• [Task set]
**A.** Transcribe the snowboarding game review from "Elsewhere, the competition" up to and including "UK and France.".
**B.** Write the next part of the snowboarding game review, picking up right after its final sentence.

begin Source excerpt

Elsewhere, the competition structure has been jiggled around a bit - you move from one location to the next a lot more, and you also get to play as Shaun White himself a little bit earlier on in proceedings - and there are new locations, including spots in the UK and France.

The stylised globe-trotting backgrounds are certainly eye-catching - I have no idea which manner of peyote buttons the art team was whacked out on when they visited Paris, but the Eiffel Tower is not made of purple candy, and it isn't a million feet tall, either. But the slope designs seem a little uninspired and interchangeable this time around, and most are too anonymous to bring any real sense of escalating excitement to the game's relentless flow of trick challenges and races.

A lot of the old stuff still works, of course. Entering each event after choosing a cameraman, each of whom comes with their own perk, continues to add a gentle strategic element to the game, while the multiplayer stuff - still offline except for leaderboards - remains a rowdy treat, offering freeplay or cup runs, supporting split-screen and hot-seat options.

end Source excerpt
begin Dataset rows

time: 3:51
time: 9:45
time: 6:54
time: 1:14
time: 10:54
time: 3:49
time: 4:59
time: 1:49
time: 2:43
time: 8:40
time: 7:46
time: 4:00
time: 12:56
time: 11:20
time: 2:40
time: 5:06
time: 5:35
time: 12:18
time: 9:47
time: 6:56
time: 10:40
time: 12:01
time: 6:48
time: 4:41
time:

end Dataset rows
begin Dataset rows

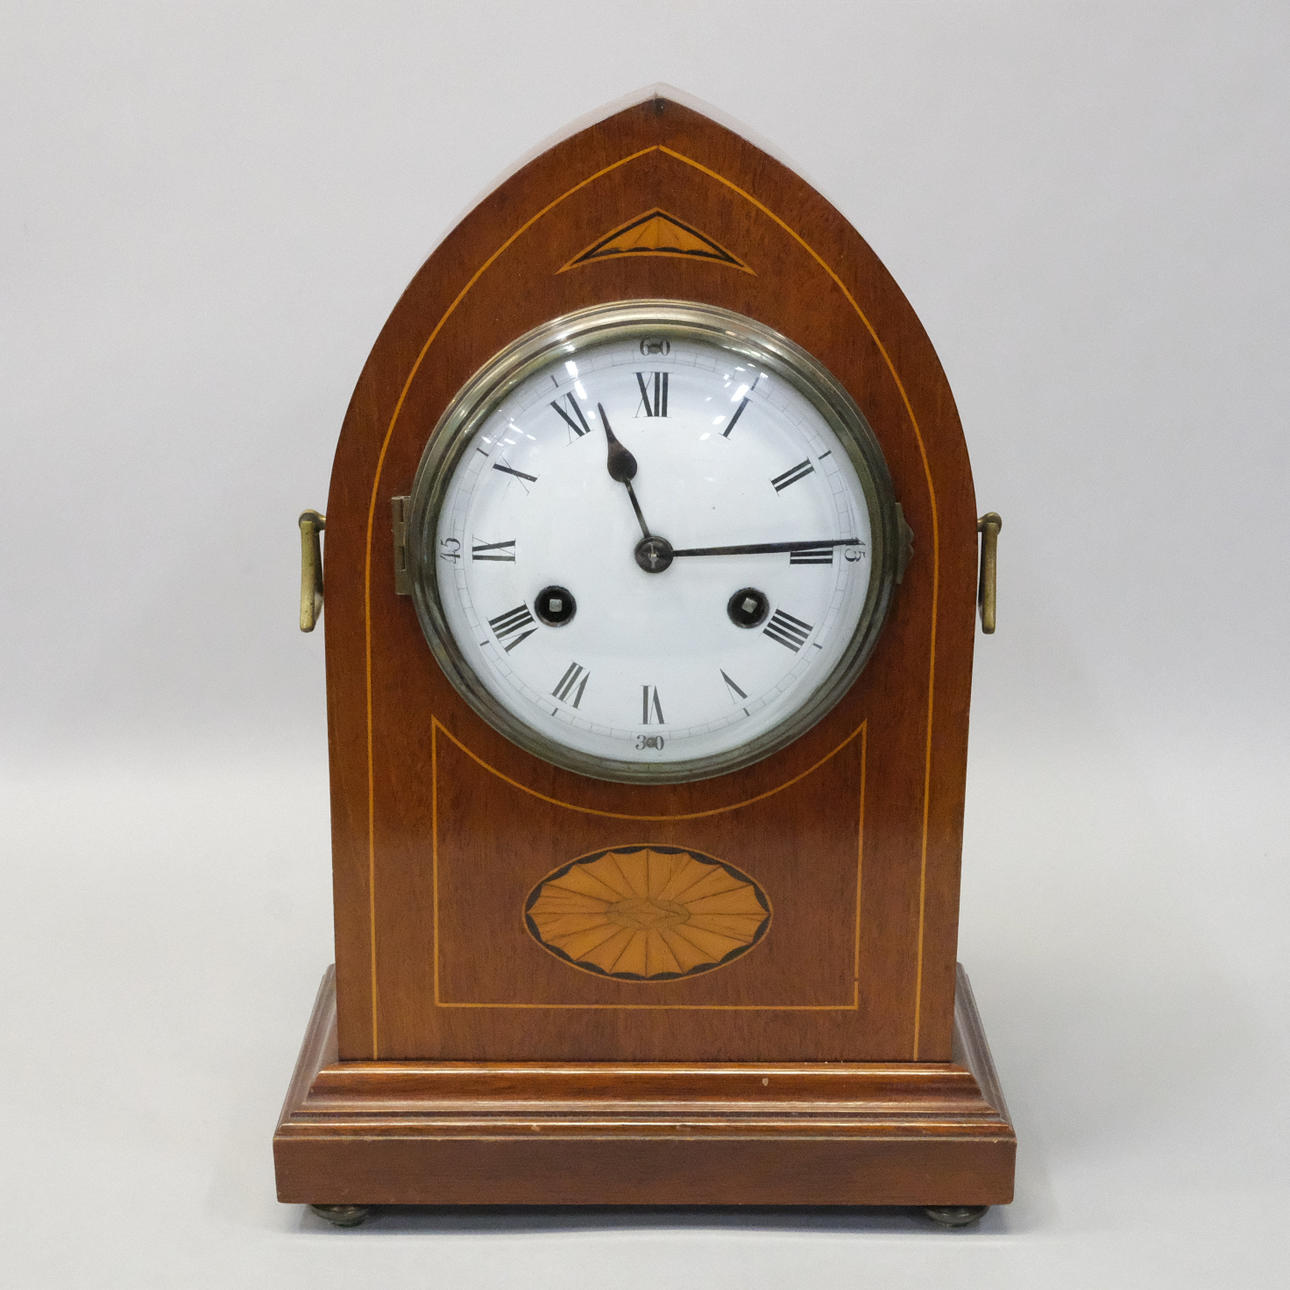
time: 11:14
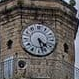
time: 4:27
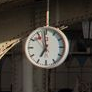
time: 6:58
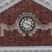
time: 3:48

end Dataset rows
begin Dataset rows

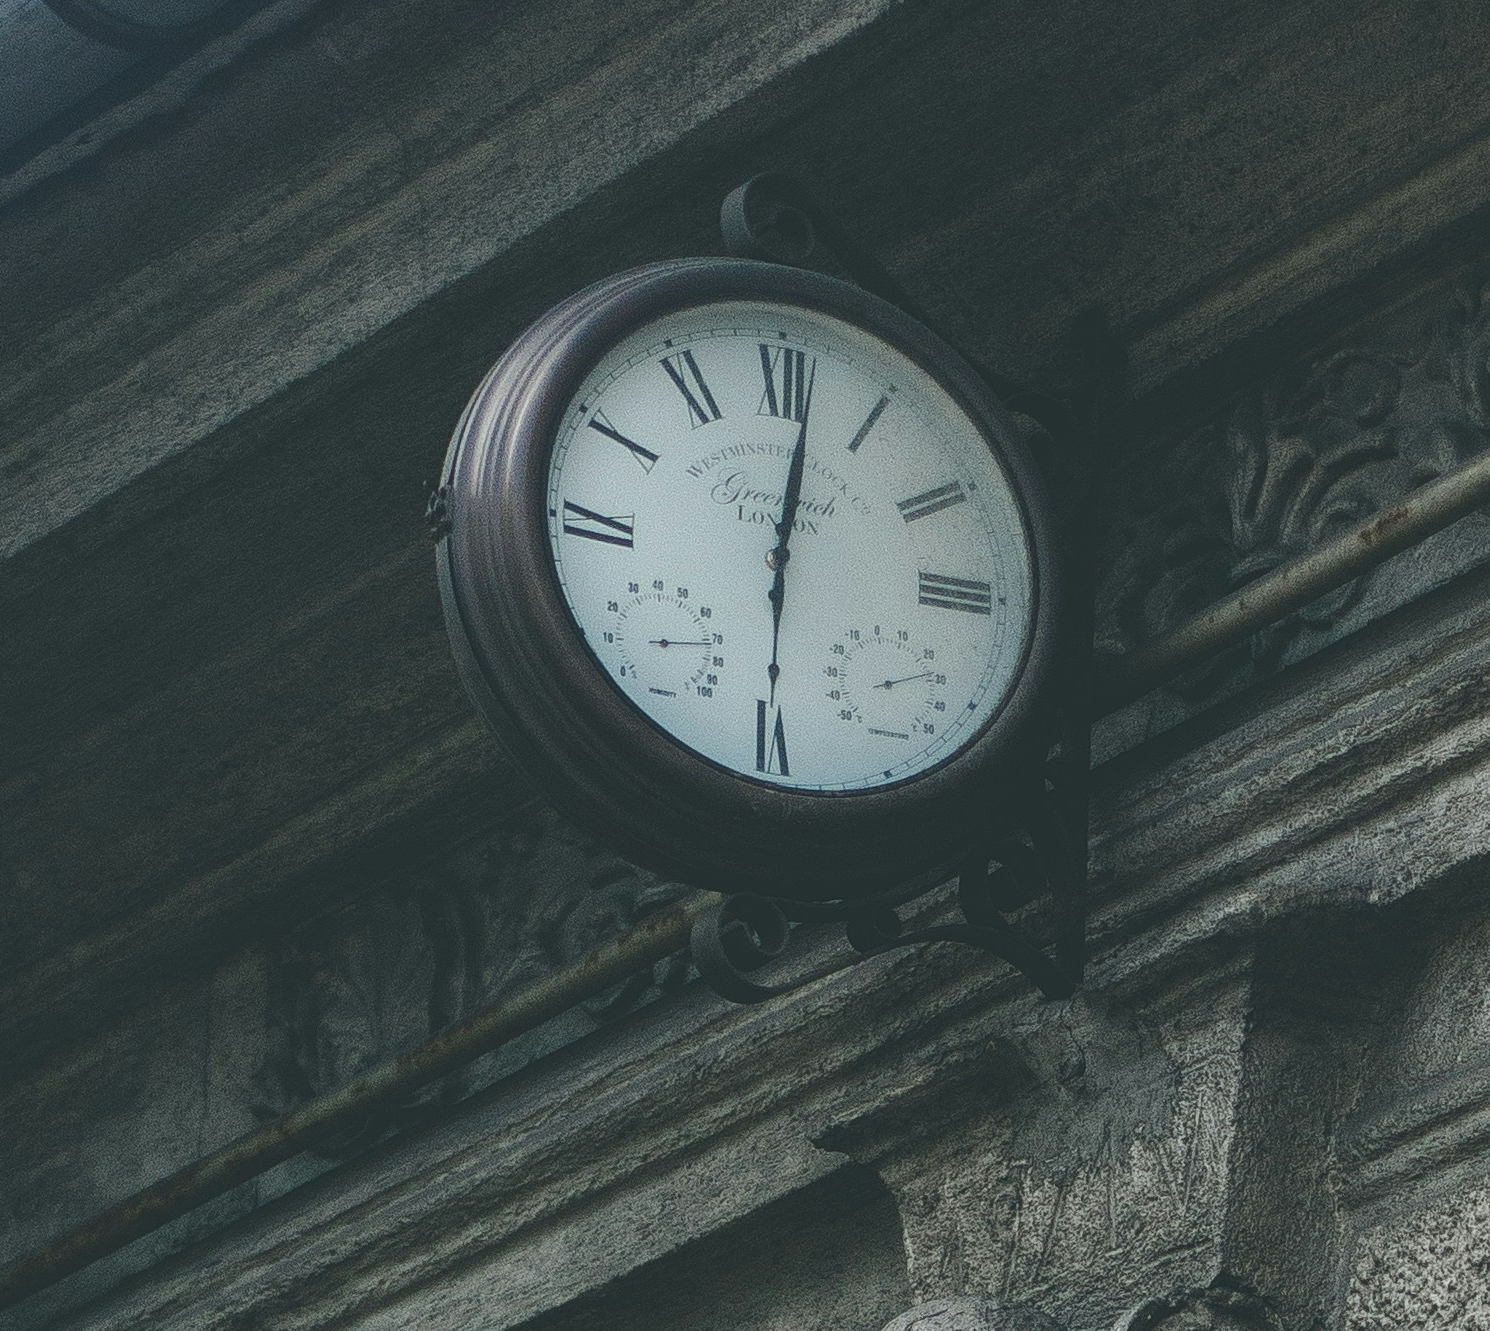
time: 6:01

end Dataset rows

• [Responses for each task]
**A.**
Elsewhere, the competition structure has been jiggled around a bit - you move from one location to the next a lot more, and you also get to play as Shaun White himself a little bit earlier on in proceedings - and there are new locations, including spots in the UK and France.

**B.**
Equally, if you're between the ages of six and eight, a lot of the game's design decisions suddenly make a lot more sense. There's a trick system based on shaking the controller like you're in the process of being electrocuted, and the relentlessly upbeat manner in which deems your performance "Not Bad!", for instance, even when you place eighth in an eight-man event, having hit every tree, missed every power-up, and ended each jump in a painful tangle of broken limbs.

The visuals have peaks and troughs, which is at least thematically appropriate - backdrops are often extremely beautiful, while the two-dimensional pixellated crowds are a charming embarrassment.

But even then, cannier tweens might leave with the sense that the game seems slightly rushed. Events will often dump you into a track that's patently not suited for it - a big air challenge filled with rails to grind, a trick run with lots of empty straights - and the unlockable outfits and boards can seem like a bit of an afterthought.

World Stage is alright, so if it's an alright game you're after, this is the one you've been looking for. Bombing downhill with such a chirpy crew in tow was always going to provide a certain amount of fun, and there's still the sense that this is a series that has adapted itself a lot more intelligently to the Wii than most games have.

Despite that, at just two games in, Shaun White's ideas are starting to look a little thin on the ground. You'll still likely enjoy playing World Stage for the four or five hours it will take to see a fair amount of what's on offer, but when it's all over, it may be harder to argue that the game itself is particularly special.